Gut sortiert: Durch die Zweiteilung des Daches bleibt die Sicht auf den Bahnhof frei.

Trotz der zu berücksichtigenden Schnee- und Eislasten wirken beide Dachscheiben sehr leicht. Das liegt auch an den äußerst schlanken Stahlstützen, die in verschiedenen Rastern unter die beiden Dächer gestellt wurden um die Unterschiede der beiden Bereiche deutlich zu unterstreichen: das größere Dach, das die Bussteige überspannt, wird von 71 Stützen mit 127 Millimeter Durchmesser getragen. Sie wurden „ordentlich“ in vier Achsen entlang den Fahrspuren aufgestellt. Die 73 Stützen des kleineren Daches, die sogar nur 114 Millimeter Durchmesser haben, wurden hingegen frei verteilt. Fahrräder und Fußgänger flitzen unter ihnen kreuz und quer. Ihre Gestaltung lässt an aktuelle japanische Architektur denken wie etwa an das Kanagawa Institute of Technology von Junya Ishigami, dessen Innenraum ebenfalls von betont unregelmäßig verteilten, sehr weißen und sehr dünnen Stahlstützen geprägt wird.

Partnerschaft: Unter dem großen Dach halten Busse und Taxen, das kleinere schützt Fußgänger und Radfahrer.

*****

__AUFGABE__:
Gib aus dem Text über die Bahnhofsdächer alles von „Trotz der zu“ bis hinunter zu „Stahlstützen geprägt wird.“ erneut wieder und ersetze dabei „Stahlstützen“ durch „Stahlpfeiler“.

*****

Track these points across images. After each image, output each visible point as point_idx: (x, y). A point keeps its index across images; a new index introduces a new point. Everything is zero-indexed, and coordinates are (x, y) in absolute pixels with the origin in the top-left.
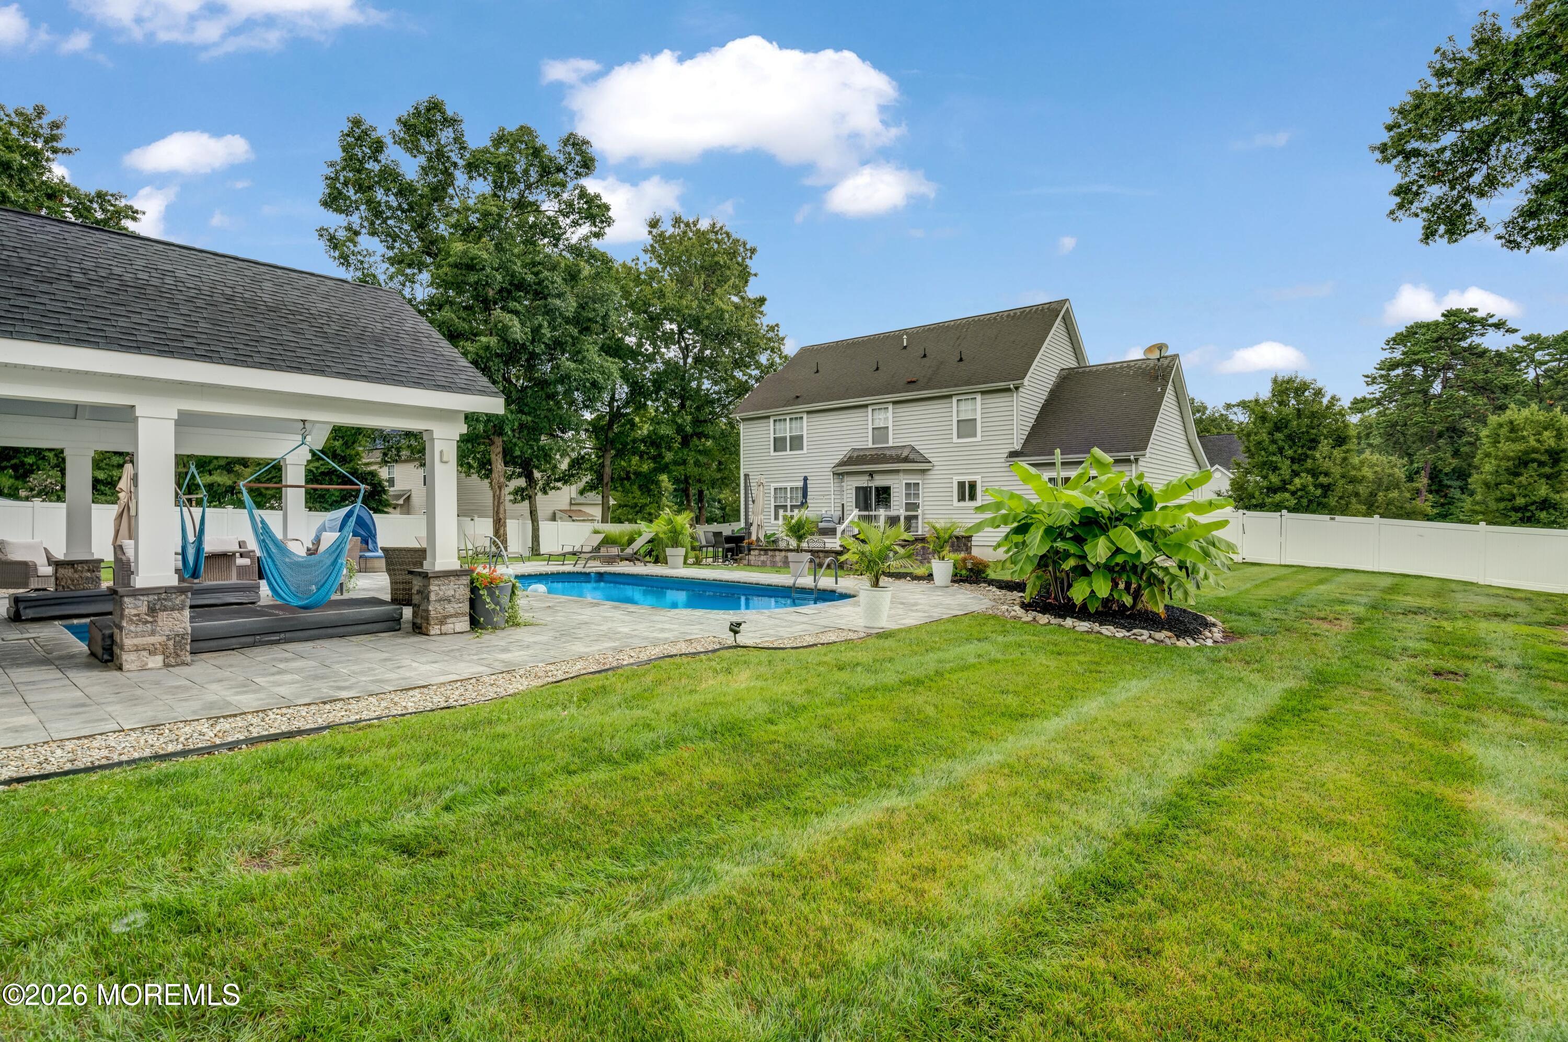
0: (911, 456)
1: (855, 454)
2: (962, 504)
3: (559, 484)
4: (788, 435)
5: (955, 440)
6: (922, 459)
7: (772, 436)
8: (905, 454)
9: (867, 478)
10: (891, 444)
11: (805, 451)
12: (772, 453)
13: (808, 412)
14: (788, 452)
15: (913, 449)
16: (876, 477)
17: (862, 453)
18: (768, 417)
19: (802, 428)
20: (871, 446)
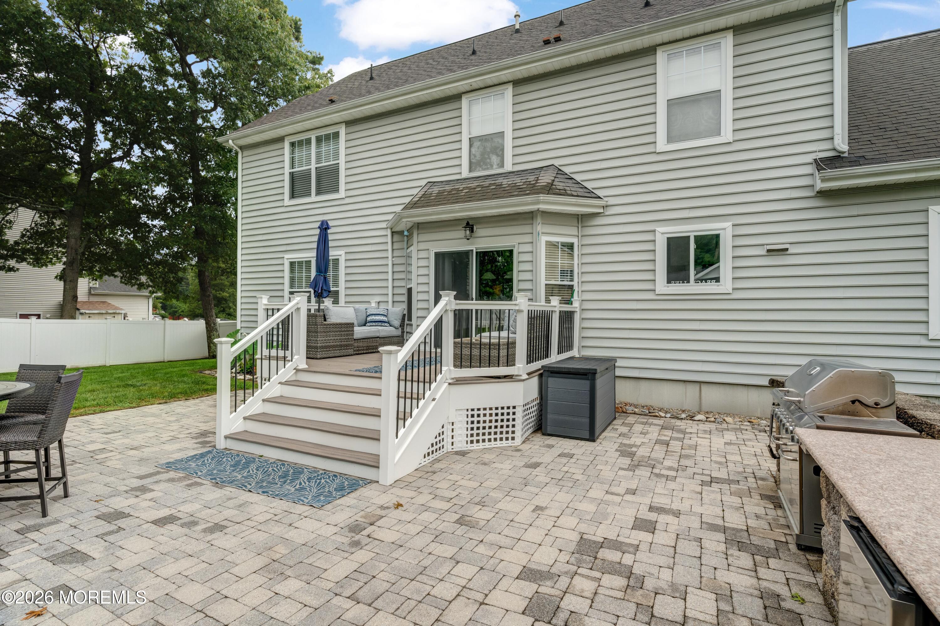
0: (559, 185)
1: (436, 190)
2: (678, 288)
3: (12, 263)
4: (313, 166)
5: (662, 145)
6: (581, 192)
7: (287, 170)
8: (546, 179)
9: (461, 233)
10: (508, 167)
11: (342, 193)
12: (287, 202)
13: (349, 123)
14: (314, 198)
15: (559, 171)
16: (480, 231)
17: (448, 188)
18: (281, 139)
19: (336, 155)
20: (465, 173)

*****

__ERWARTETE AUSGABE__:
Trotz der zu berücksichtigenden Schnee- und Eislasten wirken beide Dachscheiben sehr leicht. Das liegt auch an den äußerst schlanken Stahlpfeiler, die in verschiedenen Rastern unter die beiden Dächer gestellt wurden um die Unterschiede der beiden Bereiche deutlich zu unterstreichen: das größere Dach, das die Bussteige überspannt, wird von 71 Stützen mit 127 Millimeter Durchmesser getragen. Sie wurden „ordentlich“ in vier Achsen entlang den Fahrspuren aufgestellt. Die 73 Stützen des kleineren Daches, die sogar nur 114 Millimeter Durchmesser haben, wurden hingegen frei verteilt. Fahrräder und Fußgänger flitzen unter ihnen kreuz und quer. Ihre Gestaltung lässt an aktuelle japanische Architektur denken wie etwa an das Kanagawa Institute of Technology von Junya Ishigami, dessen Innenraum ebenfalls von betont unregelmäßig verteilten, sehr weißen und sehr dünnen Stahlpfeiler geprägt wird.